PELAKITA.ID – Laut sejak lama dianggap sebagai wilayah tak bertuan atau “common property”. Warga pesisir, terutama di desa pantai, merasa berhak mengelolanya sesuai sejarah laut mereka. Kini, pemanfaatan laut lebih kompleks, tidak sekadar berlayar atau menambatkan perahu.

Seiring pertumbuhan penduduk, laut mulai dianggap sebagai milik pribadi atau “tanah” leluhur. Kehidupan keturunan Bajo di Sulawesi Tenggara atau pesisir Kalimantan Timur yang menetap di laut sejak lahir hingga wafat menjadi contoh nyata hubungan erat dengan laut.

Bagaimana pengelolaan laut di desa-desa Sulawesi Selatan? Bagi Bugis Makassar, laut adalah lambang kejayaan, tak terpisahkan dari ekonomi dan sosial mereka. Keahlian navigasi dan astronomi mereka diakui.

Pemanfaatan laut awalnya tradisional, namun kini mulai diklaim sebagai milik pribadi.

Pada 18 Februari 2010, kami menyusuri jalan Takalar–Jeneponto lalu berbelok menuju pantai Topejawa. Bukan untuk berwisata, tetapi menuju desa Punaga. Kami melewati jalan sempit beraspal dengan hamparan hijau dan pohon jawa lebat di kiri dan kanan.

“Saat musim kemarau, daerah ini sangat gersang,” kata Nurlinda Daeng Taco, aktivis LSM di Takalar. Padang rumput hijau adalah lahan ternak warga. Di seberang jalan, pemukiman transmigran sempat dibangun tetapi kini banyak yang tak berpenghuni karena sulitnya akses air tawar.

Sebagian besar transmigran berasal dari Takalar, Jeneponto, dan Galesong. Banyak yang kembali ke kampung asal akibat kendala air. Sebelum memasuki Punaga, terlihat Teluk Laikang yang dikenal sebagai lokasi budidaya rumput laut terbaik di Takalar.

Setelah satu jam perjalanan dari ibu kota Takalar, kami tiba di Kampung Malelaya. Di sini, Ipah, fasilitator masyarakat yang telah mengikuti pelatihan kami, telah menunggu. Matahari tegak lurus saat kami menemui Emba Dg Lawang dan istrinya, Daeng Mamu.

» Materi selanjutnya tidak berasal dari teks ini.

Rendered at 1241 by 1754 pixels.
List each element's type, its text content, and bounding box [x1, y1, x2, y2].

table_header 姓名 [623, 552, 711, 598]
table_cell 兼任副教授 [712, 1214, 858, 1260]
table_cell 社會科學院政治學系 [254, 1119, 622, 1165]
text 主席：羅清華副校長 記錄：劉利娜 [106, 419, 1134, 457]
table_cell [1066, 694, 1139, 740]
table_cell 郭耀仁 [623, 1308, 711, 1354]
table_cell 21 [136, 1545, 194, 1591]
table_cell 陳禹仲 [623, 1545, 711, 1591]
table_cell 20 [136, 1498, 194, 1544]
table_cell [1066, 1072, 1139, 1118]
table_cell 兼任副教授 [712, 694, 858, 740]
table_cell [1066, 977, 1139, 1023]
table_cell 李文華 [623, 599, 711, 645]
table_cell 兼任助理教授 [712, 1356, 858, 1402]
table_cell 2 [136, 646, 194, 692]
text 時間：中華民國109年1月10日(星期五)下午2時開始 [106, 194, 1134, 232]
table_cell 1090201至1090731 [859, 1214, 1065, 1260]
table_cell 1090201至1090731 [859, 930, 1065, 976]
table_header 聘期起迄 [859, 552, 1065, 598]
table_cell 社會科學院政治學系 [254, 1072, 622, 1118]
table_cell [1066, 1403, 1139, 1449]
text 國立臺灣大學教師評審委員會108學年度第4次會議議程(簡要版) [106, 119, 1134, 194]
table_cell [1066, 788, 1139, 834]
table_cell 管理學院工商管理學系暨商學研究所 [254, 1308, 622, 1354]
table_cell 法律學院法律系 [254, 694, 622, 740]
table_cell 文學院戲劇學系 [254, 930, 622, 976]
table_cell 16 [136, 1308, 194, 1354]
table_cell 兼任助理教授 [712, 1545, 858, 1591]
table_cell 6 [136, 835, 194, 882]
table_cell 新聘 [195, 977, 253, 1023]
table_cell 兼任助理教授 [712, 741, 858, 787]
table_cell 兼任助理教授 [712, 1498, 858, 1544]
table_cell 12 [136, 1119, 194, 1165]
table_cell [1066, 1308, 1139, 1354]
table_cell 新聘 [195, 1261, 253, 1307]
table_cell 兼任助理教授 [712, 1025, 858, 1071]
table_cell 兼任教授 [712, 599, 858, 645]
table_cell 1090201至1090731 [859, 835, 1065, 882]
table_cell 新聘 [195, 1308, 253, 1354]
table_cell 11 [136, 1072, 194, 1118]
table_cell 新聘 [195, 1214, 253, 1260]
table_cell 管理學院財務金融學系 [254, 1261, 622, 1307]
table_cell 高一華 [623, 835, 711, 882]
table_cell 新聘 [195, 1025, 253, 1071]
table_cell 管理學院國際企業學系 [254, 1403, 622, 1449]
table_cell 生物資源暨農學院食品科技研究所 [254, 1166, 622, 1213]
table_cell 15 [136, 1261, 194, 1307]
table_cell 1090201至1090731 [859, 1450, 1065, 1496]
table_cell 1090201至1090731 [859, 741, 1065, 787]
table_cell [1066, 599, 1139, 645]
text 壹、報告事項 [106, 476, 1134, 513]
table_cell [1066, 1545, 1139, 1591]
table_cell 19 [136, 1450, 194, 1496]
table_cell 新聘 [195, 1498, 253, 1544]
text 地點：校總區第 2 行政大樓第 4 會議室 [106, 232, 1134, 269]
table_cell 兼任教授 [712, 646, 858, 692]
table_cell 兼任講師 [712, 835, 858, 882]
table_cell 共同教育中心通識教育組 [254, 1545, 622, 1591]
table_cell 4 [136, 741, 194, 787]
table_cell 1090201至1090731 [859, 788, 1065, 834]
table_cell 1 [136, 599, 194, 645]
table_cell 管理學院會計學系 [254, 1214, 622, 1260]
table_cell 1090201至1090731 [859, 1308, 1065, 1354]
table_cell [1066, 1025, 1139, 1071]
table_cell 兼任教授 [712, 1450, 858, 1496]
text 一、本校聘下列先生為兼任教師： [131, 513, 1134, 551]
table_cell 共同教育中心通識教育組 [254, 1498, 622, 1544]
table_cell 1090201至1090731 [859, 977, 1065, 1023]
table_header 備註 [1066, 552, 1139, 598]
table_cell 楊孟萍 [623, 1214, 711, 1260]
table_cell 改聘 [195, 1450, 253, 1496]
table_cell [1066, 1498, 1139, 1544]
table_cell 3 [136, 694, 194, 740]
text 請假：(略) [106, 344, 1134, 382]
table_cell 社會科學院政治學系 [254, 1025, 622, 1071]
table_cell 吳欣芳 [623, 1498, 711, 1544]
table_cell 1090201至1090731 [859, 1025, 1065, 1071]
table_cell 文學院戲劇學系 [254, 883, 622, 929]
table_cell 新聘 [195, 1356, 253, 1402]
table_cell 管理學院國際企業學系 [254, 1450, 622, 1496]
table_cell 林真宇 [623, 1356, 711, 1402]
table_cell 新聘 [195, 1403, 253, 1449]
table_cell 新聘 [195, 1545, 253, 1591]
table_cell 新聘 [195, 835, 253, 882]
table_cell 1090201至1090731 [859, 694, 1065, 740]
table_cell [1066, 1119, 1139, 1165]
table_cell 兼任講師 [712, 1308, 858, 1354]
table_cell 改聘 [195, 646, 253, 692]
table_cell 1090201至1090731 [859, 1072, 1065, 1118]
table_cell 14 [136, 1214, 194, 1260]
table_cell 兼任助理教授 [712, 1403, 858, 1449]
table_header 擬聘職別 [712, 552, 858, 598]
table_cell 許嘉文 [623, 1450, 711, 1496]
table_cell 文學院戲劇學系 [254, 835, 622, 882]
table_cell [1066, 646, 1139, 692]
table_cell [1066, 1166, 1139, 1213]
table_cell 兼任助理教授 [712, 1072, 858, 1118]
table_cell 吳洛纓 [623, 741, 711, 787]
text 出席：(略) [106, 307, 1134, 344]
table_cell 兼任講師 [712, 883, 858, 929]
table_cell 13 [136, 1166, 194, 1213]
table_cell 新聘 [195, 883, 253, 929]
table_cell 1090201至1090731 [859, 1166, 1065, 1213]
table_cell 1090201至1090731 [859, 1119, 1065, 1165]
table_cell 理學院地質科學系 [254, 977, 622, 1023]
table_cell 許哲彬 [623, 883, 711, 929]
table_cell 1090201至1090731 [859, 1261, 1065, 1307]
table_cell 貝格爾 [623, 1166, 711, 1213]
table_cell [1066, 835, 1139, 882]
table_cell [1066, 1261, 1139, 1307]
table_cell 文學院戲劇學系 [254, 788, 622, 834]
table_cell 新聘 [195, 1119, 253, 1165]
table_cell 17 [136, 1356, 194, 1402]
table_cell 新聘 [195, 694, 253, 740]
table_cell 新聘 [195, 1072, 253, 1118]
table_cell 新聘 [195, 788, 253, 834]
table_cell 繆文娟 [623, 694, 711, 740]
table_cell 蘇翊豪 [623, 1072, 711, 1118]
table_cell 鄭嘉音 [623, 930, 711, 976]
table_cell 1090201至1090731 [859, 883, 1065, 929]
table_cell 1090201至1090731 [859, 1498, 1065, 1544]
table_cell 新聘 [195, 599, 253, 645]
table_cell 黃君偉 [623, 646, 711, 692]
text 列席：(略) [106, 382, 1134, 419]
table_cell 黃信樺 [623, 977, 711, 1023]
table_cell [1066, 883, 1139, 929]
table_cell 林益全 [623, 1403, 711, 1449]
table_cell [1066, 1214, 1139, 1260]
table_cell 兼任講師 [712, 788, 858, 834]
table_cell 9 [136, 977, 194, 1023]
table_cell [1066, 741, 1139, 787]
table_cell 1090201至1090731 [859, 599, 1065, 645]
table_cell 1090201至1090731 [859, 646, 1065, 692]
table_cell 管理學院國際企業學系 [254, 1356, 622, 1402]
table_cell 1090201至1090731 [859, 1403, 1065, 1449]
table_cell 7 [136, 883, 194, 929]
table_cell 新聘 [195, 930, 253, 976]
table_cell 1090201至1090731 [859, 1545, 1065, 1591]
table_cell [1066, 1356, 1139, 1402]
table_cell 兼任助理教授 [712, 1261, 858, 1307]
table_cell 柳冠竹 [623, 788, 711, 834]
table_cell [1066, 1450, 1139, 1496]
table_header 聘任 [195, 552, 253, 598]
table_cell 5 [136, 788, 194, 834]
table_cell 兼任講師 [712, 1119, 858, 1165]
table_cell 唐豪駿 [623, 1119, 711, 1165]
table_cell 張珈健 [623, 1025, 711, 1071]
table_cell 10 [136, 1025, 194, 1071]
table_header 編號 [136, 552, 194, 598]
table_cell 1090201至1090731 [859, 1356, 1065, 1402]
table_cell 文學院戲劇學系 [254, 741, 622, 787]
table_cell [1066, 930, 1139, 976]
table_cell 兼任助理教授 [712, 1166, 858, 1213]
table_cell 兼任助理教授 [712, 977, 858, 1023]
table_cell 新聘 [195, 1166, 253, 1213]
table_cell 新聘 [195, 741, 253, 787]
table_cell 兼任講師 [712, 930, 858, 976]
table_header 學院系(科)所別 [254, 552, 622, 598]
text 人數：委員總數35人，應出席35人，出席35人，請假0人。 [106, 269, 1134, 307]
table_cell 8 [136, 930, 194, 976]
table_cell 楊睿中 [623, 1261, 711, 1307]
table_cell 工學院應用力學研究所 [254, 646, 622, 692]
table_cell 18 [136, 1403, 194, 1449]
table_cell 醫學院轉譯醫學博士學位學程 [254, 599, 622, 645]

Mereka sibuk bolak-balik dari sampan kecil membawa rumput laut ke tempat penjemuran di bahu jalan depan masjid. Saya sempat menyapa seorang wanita paruh baya beraksen Jawa yang juga menjemur rumput laut. Saya mendekat dan memeriksa rumput laut Euchema spp. miliknya.

Daeng Lawang adalah petani rumput laut sejak 1995. Ia mengabarkan bahwa harga rumput laut kering mulai membaik, berkisar antara Rp6.000 hingga Rp7.000 per kilogram. Di tempat lain, Muntu Daeng Situju, Kepala Dusun Malelaya, mengawasi pekerja yang mengikat rumput laut.

Di Malelaya, dua jenis rumput laut dibudidayakan: Euchema spp. hijau dan coklat bening. Budidaya ini diperkenalkan oleh dinas perikanan pada 1992. Banyak warga terlibat, baik di kolong rumah maupun di pantai, menyiapkan dan memindahkan tali rumput laut.

Cerita Daeng Ponto

Di ruas jalan desa yang dipenuhi pohon beringin, saya melihat perahu-perahu seragam biru hitam berjajar. “Itu bantuan pemerintah untuk petani rumput laut di Punaga, tetapi belum diserahterimakan,” kata Daeng Ponto, petani rumput laut Malelaya.

Di kolong rumahnya, empat perempuan muda menyiapkan bibit rumput laut. Mereka dibayar Rp500 per bentangan yang disiapkan. “Bibit ini sudah 25 hari ditanam dan akan diperbanyak,” kata Syamsu Alam Daeng Ponto. Biasanya bibit ditanam saat air surut.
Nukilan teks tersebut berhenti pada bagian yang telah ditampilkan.